But a look over that horizon isn’t good news either: massive unemployment is China’s continuing biggest long-term problem.
The macro-statistics look good: China's official GDP reached $3.43 trillion in 2007, the National Bureau of Statistics reported, making it the third-largest economy in the world after the United States and Japan. China is also the third-largest exporting country after the U.S. and Germany. China's foreign currency reserves are the largest in the world, driving up more than $1.4 trillion. And China appears to have shifted from a primarily agricultural country to an industrial one.
The official urban unemployment rate has typically remained around 4 percent, but that isn’t the real story. Chinese unemployment statistics do not include the laid off — and workers can be laid off for up to three years before they officially count as unemployed.
It’s now believed that urban unemployment increased by about 8 percent annually in the mid 1990s, but in the next decade the number of laid-off workers increased by around 40 percent annually with the attempt to collapse the old Soviet-style bankrupt state owned enterprises (SOEs). Nor did the officially “unemployed” include men past the age of 50 and women over 45 or those who have migrated to the cities and are thus not registered as formally urban dwellers.
The official long-term policy is for as many as 800 million people to migrate to the cities from the virtually stagnant rural areas where subsistence agriculture does not support them and is an impediment through land dispersion to a reform of agriculture.
Some foreign academics working with Chinese officials came up with a guesstimate of 15 percent of the urban population as currently unemployed. The Rand Corporation factored included those in the countryside who effectively have nothing to do and came up with a figure of 23 percent of the workforce being without a job.
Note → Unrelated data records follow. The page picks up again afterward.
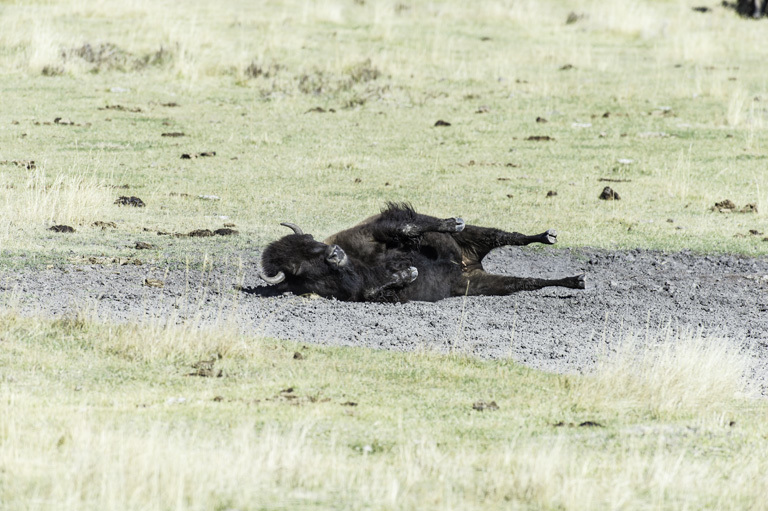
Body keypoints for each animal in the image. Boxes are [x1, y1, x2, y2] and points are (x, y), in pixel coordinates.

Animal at [255, 202, 584, 302]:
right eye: (296, 268)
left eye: (311, 240)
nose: (334, 253)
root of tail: (468, 264)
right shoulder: (359, 292)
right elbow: (375, 289)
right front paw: (409, 272)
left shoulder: (373, 231)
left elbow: (404, 226)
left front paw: (452, 223)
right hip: (475, 285)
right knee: (523, 281)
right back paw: (575, 280)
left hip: (475, 240)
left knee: (506, 236)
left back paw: (548, 237)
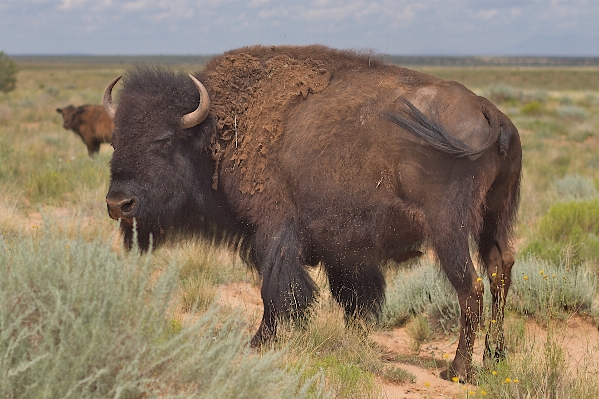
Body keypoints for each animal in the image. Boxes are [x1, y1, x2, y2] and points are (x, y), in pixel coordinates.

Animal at [102, 45, 520, 382]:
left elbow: (276, 292)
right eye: (115, 140)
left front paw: (259, 342)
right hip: (494, 220)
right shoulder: (344, 253)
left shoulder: (273, 234)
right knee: (499, 272)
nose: (118, 204)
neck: (218, 131)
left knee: (471, 288)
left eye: (163, 141)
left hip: (449, 230)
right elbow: (353, 298)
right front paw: (351, 340)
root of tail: (490, 112)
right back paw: (495, 357)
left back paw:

So, faced with something like 300 million people without jobs, it is easy to see why, despite all the talk about inflation (and pollution), Beijing leadership will always go for growth and providing new jobs. That is true even when threatened by inflation.
What China needs to do, according to many observers, is use the downturn in growth to shift the emphasis from heavy industry and exports to domestic consumption.
“If China is able to rebalance the economy, making it less intensive in resources and capital, cleaner and more widely shared, growth of 9-10 percent a year for long periods would be the [outcome] developing countries across the world are looking for,” said Louis Kuijs of the World Bank in Beijing.
But if the downturn this year is sharp — that is, for example, if an American recession sets in and the multinationals that produce probably 60 percent of China’s exports, mostly for the U.S. and EU markets, have to cut back — painful structural reforms are probably not going to be on Beijing’s shopping list.
A whole set of new leadership takes office in March as a result of last fall’s 17th National Chinese Communist Party Congress. Incoming officials have usually spent heavily at the beginning of their terms to entrench their positions. And there is growing evidence that despite a tidal wave of new regulations and laws, the Chinese central authority has less and less control over the regional and local officials who must find their own devices to cope with problems, not the least of which is apparently growing unemployment.